Sequence Node Fields Options

Before executing a Sequence node, you must specify ID and content fields on the Fields tab of the Sequence node. If you want to use a time field, you also need to specify that here.

ID field. Select an ID field from the list. Numeric or symbolic fields can be used as the ID field. Each unique value of this field should indicate a specific unit of analysis. For example, in a market basket application, each ID might represent a single customer. For a Web log analysis application, each ID might represent a computer (by IP address) or a user (by login data).

IDs are contiguous. If your data are presorted so that all records with the same ID are grouped together in the data stream, select this option to speed up processing. If your data are not presorted (or you are not sure), leave this option unselected, and the Sequence node will sort the data automatically.

Note: If your data are not sorted and you select this option, you may get invalid results in your Sequence model.

Time field.
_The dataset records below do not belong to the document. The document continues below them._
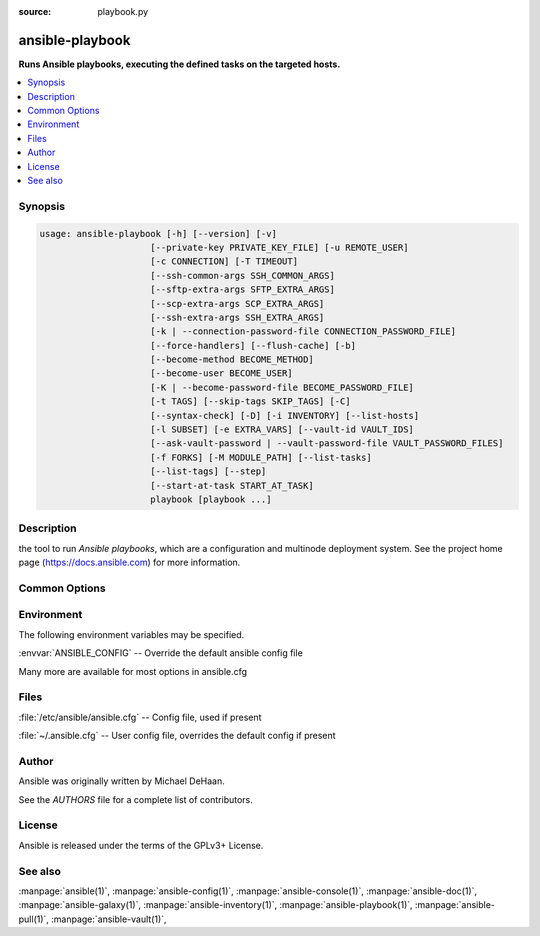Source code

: :source: playbook.py

.. _ansible-playbook:

================
ansible-playbook
================


:strong:`Runs Ansible playbooks, executing the defined tasks on the targeted hosts.`


.. contents::
   :local:
   :depth: 1


.. program:: ansible-playbook

Synopsis
========

.. code-block:: bash

   usage: ansible-playbook [-h] [--version] [-v]
                        [--private-key PRIVATE_KEY_FILE] [-u REMOTE_USER]
                        [-c CONNECTION] [-T TIMEOUT]
                        [--ssh-common-args SSH_COMMON_ARGS]
                        [--sftp-extra-args SFTP_EXTRA_ARGS]
                        [--scp-extra-args SCP_EXTRA_ARGS]
                        [--ssh-extra-args SSH_EXTRA_ARGS]
                        [-k | --connection-password-file CONNECTION_PASSWORD_FILE]
                        [--force-handlers] [--flush-cache] [-b]
                        [--become-method BECOME_METHOD]
                        [--become-user BECOME_USER]
                        [-K | --become-password-file BECOME_PASSWORD_FILE]
                        [-t TAGS] [--skip-tags SKIP_TAGS] [-C]
                        [--syntax-check] [-D] [-i INVENTORY] [--list-hosts]
                        [-l SUBSET] [-e EXTRA_VARS] [--vault-id VAULT_IDS]
                        [--ask-vault-password | --vault-password-file VAULT_PASSWORD_FILES]
                        [-f FORKS] [-M MODULE_PATH] [--list-tasks]
                        [--list-tags] [--step]
                        [--start-at-task START_AT_TASK]
                        playbook [playbook ...]



Description
===========


the tool to run *Ansible playbooks*, which are a configuration and multinode deployment system.
See the project home page (https://docs.ansible.com) for more information.


Common Options
==============




.. option:: --ask-vault-password, --ask-vault-pass

   ask for vault password


.. option:: --become-method <BECOME_METHOD>

   privilege escalation method to use (default=sudo), use `ansible-doc -t become -l` to list valid choices.


.. option:: --become-password-file <BECOME_PASSWORD_FILE>, --become-pass-file <BECOME_PASSWORD_FILE>

   Become password file


.. option:: --become-user <BECOME_USER>

   run operations as this user (default=root)


.. option:: --connection-password-file <CONNECTION_PASSWORD_FILE>, --conn-pass-file <CONNECTION_PASSWORD_FILE>

   Connection password file


.. option:: --flush-cache

   clear the fact cache for every host in inventory


.. option:: --force-handlers

   run handlers even if a task fails


.. option:: --list-hosts

   outputs a list of matching hosts; does not execute anything else


.. option:: --list-tags

   list all available tags


.. option:: --list-tasks

   list all tasks that would be executed


.. option:: --private-key <PRIVATE_KEY_FILE>, --key-file <PRIVATE_KEY_FILE>

   use this file to authenticate the connection


.. option:: --scp-extra-args <SCP_EXTRA_ARGS>

   specify extra arguments to pass to scp only (e.g. -l)


.. option:: --sftp-extra-args <SFTP_EXTRA_ARGS>

   specify extra arguments to pass to sftp only (e.g. -f, -l)


.. option:: --skip-tags

   only run plays and tasks whose tags do not match these values


.. option:: --ssh-common-args <SSH_COMMON_ARGS>

   specify common arguments to pass to sftp/scp/ssh (e.g. ProxyCommand)


.. option:: --ssh-extra-args <SSH_EXTRA_ARGS>

   specify extra arguments to pass to ssh only (e.g. -R)


.. option:: --start-at-task <START_AT_TASK>

   start the playbook at the task matching this name


.. option:: --step

   one-step-at-a-time: confirm each task before running


.. option:: --syntax-check

   perform a syntax check on the playbook, but do not execute it


.. option:: --vault-id

   the vault identity to use


.. option:: --vault-password-file, --vault-pass-file

   vault password file


.. option:: --version

   show program's version number, config file location, configured module search path, module location, executable location and exit


.. option:: -C, --check

   don't make any changes; instead, try to predict some of the changes that may occur


.. option:: -D, --diff

   when changing (small) files and templates, show the differences in those files; works great with --check


.. option:: -K, --ask-become-pass

   ask for privilege escalation password


.. option:: -M, --module-path

   prepend colon-separated path(s) to module library (default={{ ANSIBLE_HOME ~ "/plugins/modules:/usr/share/ansible/plugins/modules" }})


.. option:: -T <TIMEOUT>, --timeout <TIMEOUT>

   override the connection timeout in seconds (default=10)


.. option:: -b, --become

   run operations with become (does not imply password prompting)


.. option:: -c <CONNECTION>, --connection <CONNECTION>

   connection type to use (default=smart)


.. option:: -e, --extra-vars

   set additional variables as key=value or YAML/JSON, if filename prepend with @


.. option:: -f <FORKS>, --forks <FORKS>

   specify number of parallel processes to use (default=5)


.. option:: -h, --help

   show this help message and exit


.. option:: -i, --inventory, --inventory-file

   specify inventory host path or comma separated host list. --inventory-file is deprecated


.. option:: -k, --ask-pass

   ask for connection password


.. option:: -l <SUBSET>, --limit <SUBSET>

   further limit selected hosts to an additional pattern


.. option:: -t, --tags

   only run plays and tasks tagged with these values


.. option:: -u <REMOTE_USER>, --user <REMOTE_USER>

   connect as this user (default=None)


.. option:: -v, --verbose

   Causes Ansible to print more debug messages. Adding multiple -v will increase the verbosity, the builtin plugins currently evaluate up to -vvvvvv. A reasonable level to start is -vvv, connection debugging might require -vvvv.







Environment
===========

The following environment variables may be specified.



:envvar:`ANSIBLE_CONFIG` -- Override the default ansible config file

Many more are available for most options in ansible.cfg


Files
=====


:file:`/etc/ansible/ansible.cfg` -- Config file, used if present

:file:`~/.ansible.cfg` -- User config file, overrides the default config if present

Author
======

Ansible was originally written by Michael DeHaan.

See the `AUTHORS` file for a complete list of contributors.


License
=======

Ansible is released under the terms of the GPLv3+ License.

See also
========

:manpage:`ansible(1)`,  :manpage:`ansible-config(1)`,  :manpage:`ansible-console(1)`,  :manpage:`ansible-doc(1)`,  :manpage:`ansible-galaxy(1)`,  :manpage:`ansible-inventory(1)`,  :manpage:`ansible-playbook(1)`,  :manpage:`ansible-pull(1)`,  :manpage:`ansible-vault(1)`,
If you want to use a field in the data to indicate event times, select Use time field and specify the field to be used. The time field must be numeric, date, time, or timestamp. If no time field is specified, records are assumed to arrive from the data source in sequential order, and record numbers are used as time values (the first record occurs at time "1"; the second, at time "2"; and so on).

Content fields. Specify the content field(s) for the model. These fields contain the events of interest in sequence modeling.
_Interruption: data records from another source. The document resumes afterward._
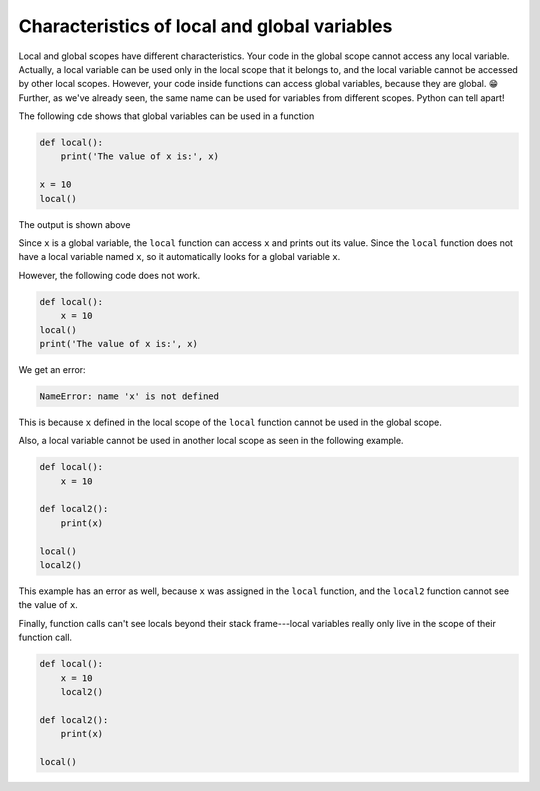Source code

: Characteristics of local and global variables
=============================================

Local and global scopes have different characteristics. Your code in the global scope cannot access any local variable. Actually, a local variable can be used only in the local scope that it belongs to, and the local variable cannot be accessed by other local scopes. However, your code inside functions can access global variables, because they are global. 😁 Further, as we've already seen, the same name can be used for variables from different scopes. Python can tell apart!

The following cde shows that global variables can be used in a function

.. code-block:: python

    def local():
        print('The value of x is:', x)

    x = 10
    local()

The output is shown above

Since ``x`` is a global variable, the ``local`` function can access ``x`` and prints out its value. Since the ``local`` function does not have a local variable named ``x``, so it automatically looks for a global variable ``x``.

However, the following code does not work.

.. code-block:: python

    def local():
        x = 10
    local()
    print('The value of x is:', x)

We get an error: 

.. code-block:: 

    NameError: name 'x' is not defined

This is because ``x`` defined in the local scope of the ``local`` function cannot be used in the global scope.

Also, a local variable cannot be used in another local scope as seen in the following example.

.. code-block:: python

    def local():
        x = 10

    def local2():
        print(x)

    local()
    local2()

This example has an error as well, because ``x`` was assigned in the ``local`` function, and the ``local2`` function cannot see the value of ``x``.

Finally, function calls can't see locals beyond their stack frame---local variables really only live in the scope of their function call.

.. code-block:: python

    def local():
        x = 10
        local2()

    def local2():
        print(x)

    local()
The Sequence node can handle data in either tabular or transactional format. If you use multiple fields with transactional data, the items specified in these fields for a particular record are assumed to represent items found in a single transaction with a single timestamp. See the topic Tabular versus Transactional Data for more information.
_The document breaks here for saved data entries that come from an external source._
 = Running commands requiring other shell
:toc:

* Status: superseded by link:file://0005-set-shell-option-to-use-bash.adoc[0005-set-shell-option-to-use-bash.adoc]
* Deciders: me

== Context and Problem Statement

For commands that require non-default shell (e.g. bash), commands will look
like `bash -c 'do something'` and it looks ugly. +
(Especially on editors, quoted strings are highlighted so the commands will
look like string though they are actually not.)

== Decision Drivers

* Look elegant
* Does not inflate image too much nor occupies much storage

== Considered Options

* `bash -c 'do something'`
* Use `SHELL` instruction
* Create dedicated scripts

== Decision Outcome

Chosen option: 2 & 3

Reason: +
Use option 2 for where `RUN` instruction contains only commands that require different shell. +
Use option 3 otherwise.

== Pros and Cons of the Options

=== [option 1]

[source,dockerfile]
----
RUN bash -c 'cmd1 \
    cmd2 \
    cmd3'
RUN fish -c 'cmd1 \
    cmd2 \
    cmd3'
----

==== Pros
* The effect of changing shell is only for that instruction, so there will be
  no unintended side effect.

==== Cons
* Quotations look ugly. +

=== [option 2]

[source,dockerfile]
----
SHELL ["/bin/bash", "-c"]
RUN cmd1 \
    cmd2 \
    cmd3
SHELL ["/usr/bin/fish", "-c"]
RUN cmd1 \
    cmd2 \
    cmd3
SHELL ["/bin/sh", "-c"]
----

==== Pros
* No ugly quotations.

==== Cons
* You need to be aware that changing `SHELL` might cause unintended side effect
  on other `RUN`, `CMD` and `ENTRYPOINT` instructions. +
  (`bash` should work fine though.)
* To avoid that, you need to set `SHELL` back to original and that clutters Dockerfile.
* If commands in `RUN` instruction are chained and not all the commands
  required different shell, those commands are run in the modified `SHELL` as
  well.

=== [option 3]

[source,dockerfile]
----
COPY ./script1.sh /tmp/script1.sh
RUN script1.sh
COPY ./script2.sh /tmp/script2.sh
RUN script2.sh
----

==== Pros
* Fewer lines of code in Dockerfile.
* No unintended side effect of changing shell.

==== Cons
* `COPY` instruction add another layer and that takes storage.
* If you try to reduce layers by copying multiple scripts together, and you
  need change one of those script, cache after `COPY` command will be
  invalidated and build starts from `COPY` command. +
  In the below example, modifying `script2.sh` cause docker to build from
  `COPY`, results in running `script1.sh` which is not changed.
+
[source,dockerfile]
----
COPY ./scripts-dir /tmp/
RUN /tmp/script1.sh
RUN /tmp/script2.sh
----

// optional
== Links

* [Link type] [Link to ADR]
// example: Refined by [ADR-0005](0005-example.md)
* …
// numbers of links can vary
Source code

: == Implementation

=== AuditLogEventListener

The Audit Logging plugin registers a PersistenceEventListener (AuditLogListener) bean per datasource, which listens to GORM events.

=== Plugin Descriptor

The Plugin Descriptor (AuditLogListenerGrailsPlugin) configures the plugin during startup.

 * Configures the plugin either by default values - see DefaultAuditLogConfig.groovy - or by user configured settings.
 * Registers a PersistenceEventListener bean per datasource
Partition. This field allows you to specify a field used to partition the data into separate samples for the training, testing, and validation stages of model building. By using one sample to generate the model and a different sample to test it, you can get a good indication of how well the model will generalize to larger datasets that are similar to the current data. If multiple partition fields have been defined by using Type or Partition nodes, a single partition field must be selected on the Fields tab in each modeling node that uses partitioning. (If only one partition is present, it is automatically used whenever partitioning is enabled.) Also note that to apply the selected partition in your analysis, partitioning must also be enabled in the Model Options tab for the node. (Deselecting this option makes it possible to disable partitioning without changing field settings.)